We conclude that the sustaining of the demurrer based on the primary jurisdiction doctrine was an abuse of discretion. ....
The alleged violations of the [Federal Food, Drug, and Cosmetic Act (21 U.S.C. § 301 et seq.)] and parallel provisions of the Sherman Law [(Health & Saf. Code, § 109875 et seq.)] concern “false and misleading” labeling of salmon offered for sale and the failure to state on the labeling that the salmon contains artificial coloring. Federal and state regulations expressly and unequivocally require the disclosure of canthaxanthin and astaxanthin as artificial coloring agents. (21 C.F.R. §§ 73.35(d)(3), 73.75(d)(4); Health & Saf. Code, § 110100, subd. (a).) There are no complex regulations at issue in this regard, but only straightforward requirements. The determination whether the salmon offered for sale by defendants contained those chemicals and whether the labeling failed to disclose that fact requires neither the application of complex regulations nor any particular administrative expertise. Rather, those questions are the sorts of factual questions that ordinarily are committed to the courts. Moreover, the FDCA and the regulations under that act provide no administrative procedure (and certainly no “ ‘pervasive and self contained system of administrative procedure’ [citation] to deal with the precise questions involved” as in Farmers, supra, 2 Cal.4th at page 396) to determine whether a food is misbranded, but only provide for the FDA to enforce the act by filing an action in court. (21 U.S.C. § 337(a).) Although the Sherman Law provides for an administrative proceeding to determine whether a food is misbranded (Health & Saf. Code, § 111855), we conclude that any advantage that the DHS may have in resolving the issues presented here is not particularly strong. For these reasons, we conclude that the primary jurisdiction doctrine does not apply.

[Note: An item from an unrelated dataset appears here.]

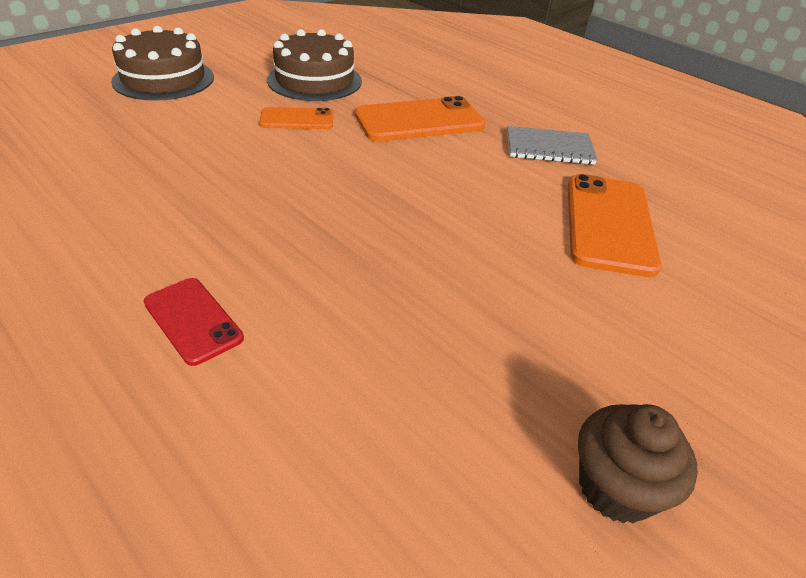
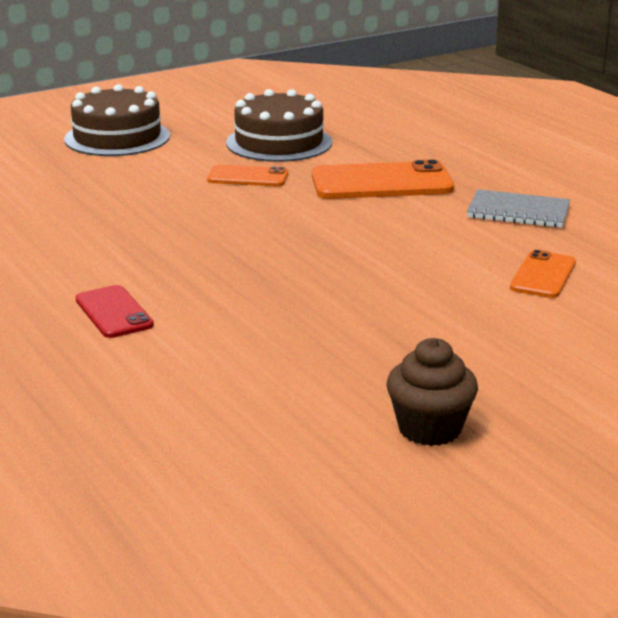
camera: 15 degrees right, 15 degrees down
(609, 224) = (543, 275): orange phone -> orange phone, size x0.57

Slip op. at 8-10. The Court went on to hold that the complaint adequately alleged a CLRA violation:
The CLRA prohibits, among other things, “Representing that goods or services have sponsorship, approval, characteristics, ingredients, uses, benefits, or quantities which they do not have or that a person has a sponsorship, approval, status, affiliation, or connection which he or she does not have.” (Civ. Code, § 1770, subd. (a)(5).) Liberally construing this provision as the Legislature intended (id., § 1760), we conclude that by allegedly displaying and offering for sale farm-raised salmon that was artificially colored to resemble wild salmon, without disclosing the artificial coloring, defendants were “representing” that the salmon had the same origin and characteristics as wild salmon. We therefore conclude that the complaint alleges “representing” within the meaning of Civil Code section 1770, subdivision (a)(5) and that the sustaining of the demurrer to the count for violation of the CLRA was error. (Daugherty v. American Honda Motor Co., Inc. (2006) 144 Cal.App.4th 824, 834 [stating, “the CLRA proscribes a concealment of characteristics or quality ‘contrary to that represented’ ”].) In light of our conclusion, we need not decide whether the complaint adequately alleges other prohibited acts or practices under the CLRA.
Id. at 11. Many thanks to the blog reader who emailed with news of this opinion.